▸ The problem
Print every one of the rows below verbatim, keeping each line unchanged and in its original order.

▸ Provided material
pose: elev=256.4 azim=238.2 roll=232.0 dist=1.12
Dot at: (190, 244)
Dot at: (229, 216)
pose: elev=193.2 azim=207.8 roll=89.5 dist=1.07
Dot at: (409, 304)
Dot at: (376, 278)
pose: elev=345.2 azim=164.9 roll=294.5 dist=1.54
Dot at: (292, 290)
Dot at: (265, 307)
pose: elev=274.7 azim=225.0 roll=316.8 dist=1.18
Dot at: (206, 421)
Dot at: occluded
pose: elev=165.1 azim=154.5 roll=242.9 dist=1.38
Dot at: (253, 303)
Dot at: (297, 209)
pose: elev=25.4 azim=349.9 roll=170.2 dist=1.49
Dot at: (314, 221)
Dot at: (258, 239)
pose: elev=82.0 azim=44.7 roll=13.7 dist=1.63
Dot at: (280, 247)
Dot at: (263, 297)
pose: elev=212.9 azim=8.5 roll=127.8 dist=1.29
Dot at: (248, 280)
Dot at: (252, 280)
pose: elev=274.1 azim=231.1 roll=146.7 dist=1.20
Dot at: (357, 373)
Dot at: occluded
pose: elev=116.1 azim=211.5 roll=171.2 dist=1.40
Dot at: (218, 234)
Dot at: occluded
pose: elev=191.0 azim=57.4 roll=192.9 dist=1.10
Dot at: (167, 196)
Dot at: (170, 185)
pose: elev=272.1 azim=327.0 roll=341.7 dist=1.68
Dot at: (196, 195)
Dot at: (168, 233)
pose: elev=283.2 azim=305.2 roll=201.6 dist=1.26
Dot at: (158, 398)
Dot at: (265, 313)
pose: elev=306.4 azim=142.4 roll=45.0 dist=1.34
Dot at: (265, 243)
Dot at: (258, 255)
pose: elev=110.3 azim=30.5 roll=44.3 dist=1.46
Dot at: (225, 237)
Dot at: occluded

▸ Answer to the task
pose: elev=256.4 azim=238.2 roll=232.0 dist=1.12
Dot at: (190, 244)
Dot at: (229, 216)
pose: elev=193.2 azim=207.8 roll=89.5 dist=1.07
Dot at: (409, 304)
Dot at: (376, 278)
pose: elev=345.2 azim=164.9 roll=294.5 dist=1.54
Dot at: (292, 290)
Dot at: (265, 307)
pose: elev=274.7 azim=225.0 roll=316.8 dist=1.18
Dot at: (206, 421)
Dot at: occluded
pose: elev=165.1 azim=154.5 roll=242.9 dist=1.38
Dot at: (253, 303)
Dot at: (297, 209)
pose: elev=25.4 azim=349.9 roll=170.2 dist=1.49
Dot at: (314, 221)
Dot at: (258, 239)
pose: elev=82.0 azim=44.7 roll=13.7 dist=1.63
Dot at: (280, 247)
Dot at: (263, 297)
pose: elev=212.9 azim=8.5 roll=127.8 dist=1.29
Dot at: (248, 280)
Dot at: (252, 280)
pose: elev=274.1 azim=231.1 roll=146.7 dist=1.20
Dot at: (357, 373)
Dot at: occluded
pose: elev=116.1 azim=211.5 roll=171.2 dist=1.40
Dot at: (218, 234)
Dot at: occluded
pose: elev=191.0 azim=57.4 roll=192.9 dist=1.10
Dot at: (167, 196)
Dot at: (170, 185)
pose: elev=272.1 azim=327.0 roll=341.7 dist=1.68
Dot at: (196, 195)
Dot at: (168, 233)
pose: elev=283.2 azim=305.2 roll=201.6 dist=1.26
Dot at: (158, 398)
Dot at: (265, 313)
pose: elev=306.4 azim=142.4 roll=45.0 dist=1.34
Dot at: (265, 243)
Dot at: (258, 255)
pose: elev=110.3 azim=30.5 roll=44.3 dist=1.46
Dot at: (225, 237)
Dot at: occluded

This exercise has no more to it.